Au contraire de l’eau froide, l’eau chaude va augmenter le flux sanguin aux muscles et favoriser l’inflammation qui s’y produit. L’activité métabolique y sera aussi augmentée.

En appliquant localement de l’eau chaude sur un muscle, on en augmente le flux de sang, et on lui apporte ainsi plus d’oxygène et de nutriments.

La réparation des tissus et des cellules peut se faire dans de bonnes conditions et les courbatures peuvent s’en trouver diminuées. On sait que l’eau chaude diminue plusieurs marqueurs de dommages musculaires.

Certaines données montrent aussi qu’augmenter le flux sanguin permet une meilleure captation du glucose par le muscle concerné et une augmentation de la sensibilité à l’insuline. Après un entraînement, les réserves en glycogène sont affaiblies, c’est donc un effet très intéressant.
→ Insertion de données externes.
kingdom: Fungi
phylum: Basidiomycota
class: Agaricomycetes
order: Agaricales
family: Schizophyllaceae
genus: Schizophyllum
D’autres données tendent à montrer que la douche chaude aurait un léger effet anabolique, même sans entraînement (il ne faut pas en attendre des miracles).

Tout ceci semble indiquer que l’eau chaude est utile à la suite d’un entraînement avec poids.

Il faut tout de même noter que l’exposition prolongée à la chaleur est un stress pour le système cardio-vasculaire, ce qui peut mener à une récupération générale retardée.

 

Application pratique de l’eau chaude

L’idéal est de diriger le jet d’eau chaude (chaud mais pas brûlant!) de manière locale, sur les muscles travaillés, pendant quelques minutes à la fin de votre douche prise normalement. On peut faire plusieurs passages de quelques dizaines de secondes sur chaque muscle concerné en les alternant.

À emporter
  • Jouer sur la température de votre douche est un moyen pratique et simple à mettre en place pour initier la récupération.
  • Selon le contexte, vous pourrez mettre à profit l’utilisation de jets d’eau froide ou d’eau chaude pour récupérer. C’est le besoin ou non de surcompensation qui devra dicter votre choix.
  • Cette technique s’ajoute parmi d’autres à l’optimisation de la récupération, mais n’oubliez pas que les facteurs les plus importants restent le sommeil et la nutrition.